Monday, 25 May 2015

The Food/Porn Binomial

Food with a view...
Unff.
Bank Holiday Monday, thou art an enemy to the Disappearing Man.

Cool day, though, to be fair. Starbucks, shedloads of work done (almost 200 pages of proofreading, and counting), and meeting d for a Cardiff lunch.

Did I overeat this lunchtime? Oh hellyeah.
Was there even a dessert involved? Yes, there was. Again with the Aristotelian Fuck-You.
Should either of these things have happened the day before a weigh-in? Nah, probably not.
Am I going to wail and bitch about it? Nah. Will undoubtedly find other things to wail and bitch about instead.
Do I feel like I ever want to eat again? Noooooo, even the idea is nauseating right now.

Any chance of having made Disappearing progress this week? Nah - An unofficial weigh-in this morning put me at exactly the same as last week's official weigh-in. Add a major Indian blow-out to the picture and progress - notsomuch. Indeed, I'll be lucky to hold the line.

Waah, waah, deadlines, deadlines, etc etc. Will be stricter this week coming up, and hope to crack my way into the 17s finally by a week tomorrow.
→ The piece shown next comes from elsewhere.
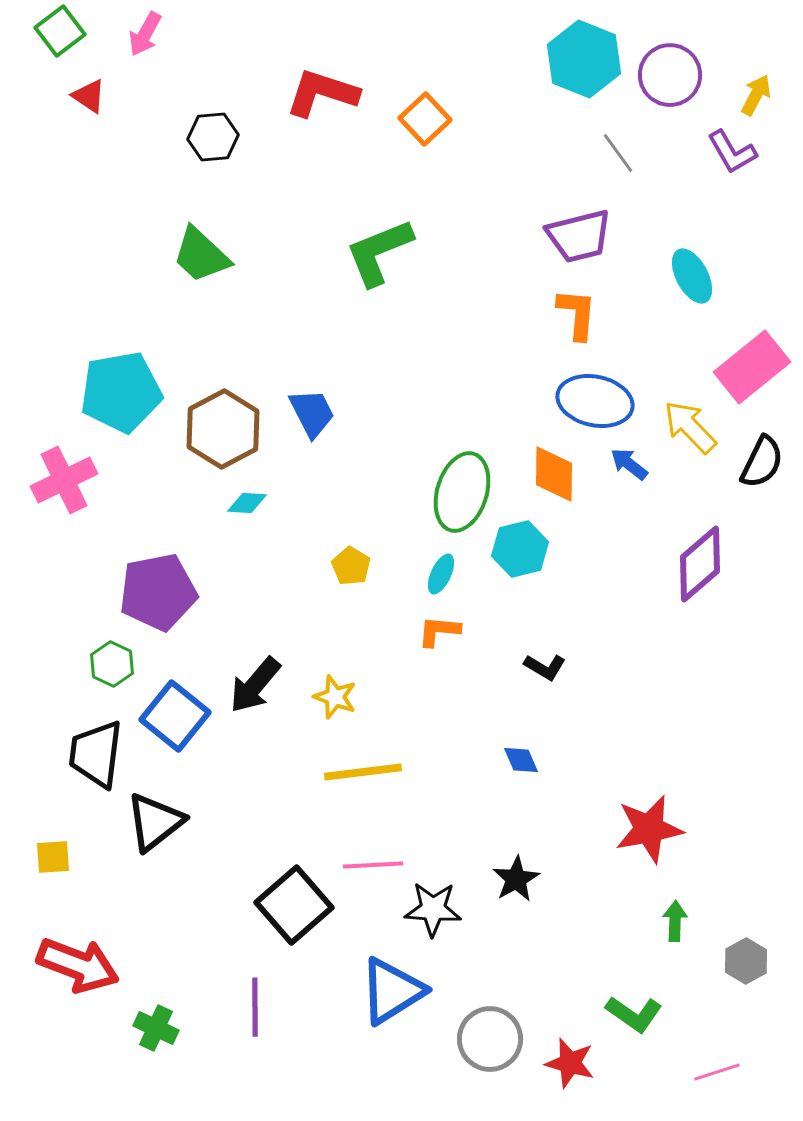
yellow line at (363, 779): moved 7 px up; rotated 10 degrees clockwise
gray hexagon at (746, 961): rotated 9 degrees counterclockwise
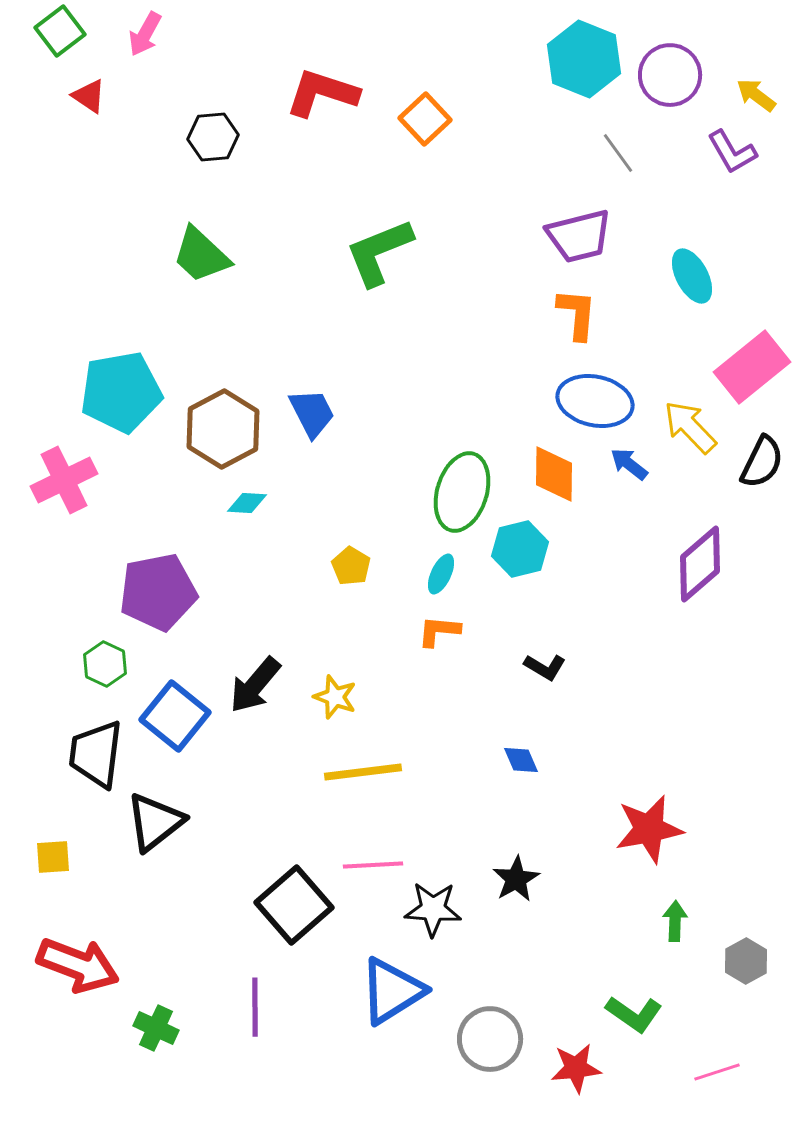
yellow arrow at (756, 95): rotated 81 degrees counterclockwise
green hexagon at (112, 664): moved 7 px left
red star at (570, 1063): moved 6 px right, 5 px down; rotated 21 degrees counterclockwise
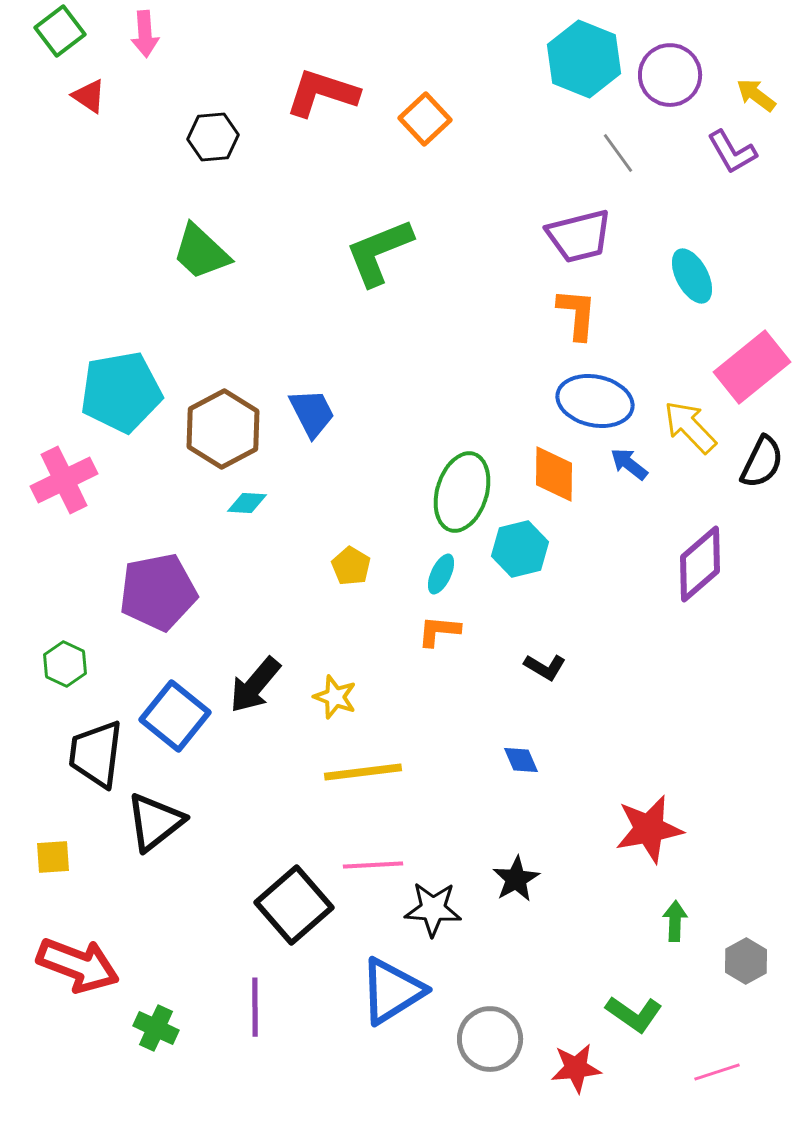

While we sat having lunch at Spice Quarter, an Indian place that was new to us though, I noticed something.
'Oh, that explains that,' I said.
'What?' asked d, swllowing a mouthful of butter chicken.
'We're opposite a porn shop,' spearing some chicken jalfrezi.
d coughed.
'What?' she said again, perhaps not unreasonably.
'We always have good food when we're opposite a porn shop,' I said, nodding across at 'Colin's Books - Adult Entertainment Only - DVD's from £10' - yes of course the most annoying thing about that was the misplaced apostrophe in 'DVD's,' I'm an editor, goddammit.
'Oh.' d thought about it for a moment. 'Like Carluccio's?'
'Exactly,' I agreed - there's a Private shop which pretty much fills the view from our local Carluccio's restaurant. 'Actually, come to think of it, last time we discovered a kick-ass Indian place in Cardiff it was Spice Berry - riiiight next to Colin's Books.'
'Yyyyeah,' she acknowledged. 'You don't think perhaps we're just lazy when we're hungry and end up in the same street?
'And that other place,' I said, ignoring the impact of laziness almost completely, 'the one in London. Can't remember...'
'Oh, the Lido pastry place with those beautiful desserts!'
'That's the one, by the big place with...was it rubber outfits or somesuch?'
d pulled her glasses just a little down her nose, grinned and looked at me over the rims. 'I really don't recall, dear.'
'Oh - that Chinese place in Paris, right around the corner from the Moulin Rouge.'
She muttered something about the only good meal we had on our Parisian honeymoon.
'Well, to be fair - I didn't realise I'd booked us into a hooker-hotel in the red light district. People probably weren't going to the area for the quality of its bouillabaisse, dear.'
'True,' she said. 'To this day, nothing says Paris like moo goo gai pan.'
I shrugged. 'See? Good food opposite or next to porn joints.'
She kept up the grin, as if giving my proposition some serious thought.
'So what are you saying? I should open up a diner and just called it Grey's? Offer different service levels? Buy two desserts, get an appliance of your choice free?'
'Hmm,' I agreed. 'Fifty Shades of Frossssssting...'
'Down boy,' she laughed. 'Deadlines, remember?'
So if there's a conclusion we could pass on to the world, I guess it would be this: if you're looking for good food - go in search of porn.

But don't perhaps do so the day before a weigh-in.